Rock like experimenting with his father’s Gibson, in the years of radiant Catania when R.E.M. opened the world tour in Catania with openings by the very young Radiohead.

Rock! Ça va sans dire …

Songwriter like La Cantantessa who gave us precious songs like Contessa Miseria from Mediamente Isterica.

Not surprisingly, time also appears in one of its facets in the lyrics of this song.

Confused and Happy, Butter Words, Orange Blossoms, The Last Kiss, In Black and White, do you continue with your favorite?

And what Souls are you?

SISTERS IN WEB

SISTERS IN WEB

Sisters in web is Khadi’s project: a community where you can learn how to build useful strategies to start a career in the virtual field.

The concept of sisterhood is very important as well as delicate and I believe it should be preserved so that it can retain its real value.

In this regard, I would directly quote Louisa May Alcott
Helping one another is part of the religion of sisterhood.

Can you always count on someone in this sense?

Sister or brother, of course.

To return to Sisters, Sisters in web to be precise, I have virtually crossed paths with Khadi during my wanderings in search of advice for all the things I have to learn about blogging.

A peculiar feature totally against the trend: in a world ruled by the eagerness to appear, Khadi creates by putting her whole self into it but in a conceptual and not ‘photographic’ way.

Her speciality is ‘funnels.’

I confess I didn’t know what they were, did you?

I honestly love coffee madly, although I try to limit myself at least from 3pm onwards, otherwise I can’t sleep at night.

… side effects … but I sleep anyway, don’t you?

I follow Khadi on several social media, always admiring the quality content, but recently I had a particular thunderbolt reading his latest newsletter.

The story of the realisation of her dream.

By now you know that I really care about people who chase their dreams with passion.

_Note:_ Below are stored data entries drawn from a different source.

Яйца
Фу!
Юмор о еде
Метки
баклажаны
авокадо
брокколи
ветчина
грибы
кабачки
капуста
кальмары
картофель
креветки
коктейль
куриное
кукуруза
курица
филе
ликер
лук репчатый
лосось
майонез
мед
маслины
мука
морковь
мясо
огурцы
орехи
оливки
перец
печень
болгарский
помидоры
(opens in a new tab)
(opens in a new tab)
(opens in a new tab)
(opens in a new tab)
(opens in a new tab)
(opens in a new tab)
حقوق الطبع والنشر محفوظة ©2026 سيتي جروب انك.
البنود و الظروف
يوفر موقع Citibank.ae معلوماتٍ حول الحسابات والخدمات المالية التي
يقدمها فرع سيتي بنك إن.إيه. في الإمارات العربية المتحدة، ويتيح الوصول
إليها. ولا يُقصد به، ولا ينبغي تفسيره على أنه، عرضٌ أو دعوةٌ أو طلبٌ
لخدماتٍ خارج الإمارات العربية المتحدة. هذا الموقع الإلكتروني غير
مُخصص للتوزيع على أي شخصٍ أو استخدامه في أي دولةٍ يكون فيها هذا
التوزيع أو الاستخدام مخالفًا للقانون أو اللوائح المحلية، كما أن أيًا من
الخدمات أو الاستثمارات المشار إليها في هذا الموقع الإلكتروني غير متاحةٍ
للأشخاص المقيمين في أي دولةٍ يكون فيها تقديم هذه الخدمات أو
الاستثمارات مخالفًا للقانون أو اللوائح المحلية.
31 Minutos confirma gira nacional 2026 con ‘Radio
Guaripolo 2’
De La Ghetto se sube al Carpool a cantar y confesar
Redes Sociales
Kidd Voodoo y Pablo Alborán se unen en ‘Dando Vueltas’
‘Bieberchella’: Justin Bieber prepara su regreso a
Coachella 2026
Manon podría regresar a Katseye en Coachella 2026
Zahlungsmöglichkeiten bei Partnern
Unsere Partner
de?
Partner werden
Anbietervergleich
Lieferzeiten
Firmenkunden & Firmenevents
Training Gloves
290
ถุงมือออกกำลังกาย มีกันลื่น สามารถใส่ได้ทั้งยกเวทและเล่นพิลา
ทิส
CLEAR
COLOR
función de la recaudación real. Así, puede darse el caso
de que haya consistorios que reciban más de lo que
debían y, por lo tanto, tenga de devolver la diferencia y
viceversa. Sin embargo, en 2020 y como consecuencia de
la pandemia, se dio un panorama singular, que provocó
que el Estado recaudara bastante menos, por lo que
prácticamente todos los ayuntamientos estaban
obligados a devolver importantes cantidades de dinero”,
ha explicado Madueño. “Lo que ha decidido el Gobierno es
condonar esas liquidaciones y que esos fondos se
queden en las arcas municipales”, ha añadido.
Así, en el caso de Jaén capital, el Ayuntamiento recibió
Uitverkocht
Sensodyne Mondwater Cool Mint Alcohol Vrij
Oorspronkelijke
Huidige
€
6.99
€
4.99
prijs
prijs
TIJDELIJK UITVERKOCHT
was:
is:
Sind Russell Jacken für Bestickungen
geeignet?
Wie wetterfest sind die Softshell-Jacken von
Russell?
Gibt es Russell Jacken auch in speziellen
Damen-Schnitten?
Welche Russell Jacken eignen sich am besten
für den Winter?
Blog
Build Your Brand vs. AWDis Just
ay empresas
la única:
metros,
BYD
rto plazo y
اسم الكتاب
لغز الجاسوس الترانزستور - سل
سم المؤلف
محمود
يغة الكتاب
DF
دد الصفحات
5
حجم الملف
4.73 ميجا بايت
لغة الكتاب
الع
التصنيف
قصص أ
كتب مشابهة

And in Khadi’s story, I found the enormous awareness of having lived a unique moment in life.

Sisters on the web work-wise but dreamers “offline” if I may say so: a dream realised without anyone knowing but at the same time with the generosity to share the emotion of such an important satisfaction.

I summarise by quoting directly:

Sometimes dreams come true not when you are ready, but when you finally stop thinking you have to be.
Khadi Paolini

Have you already realised your dream?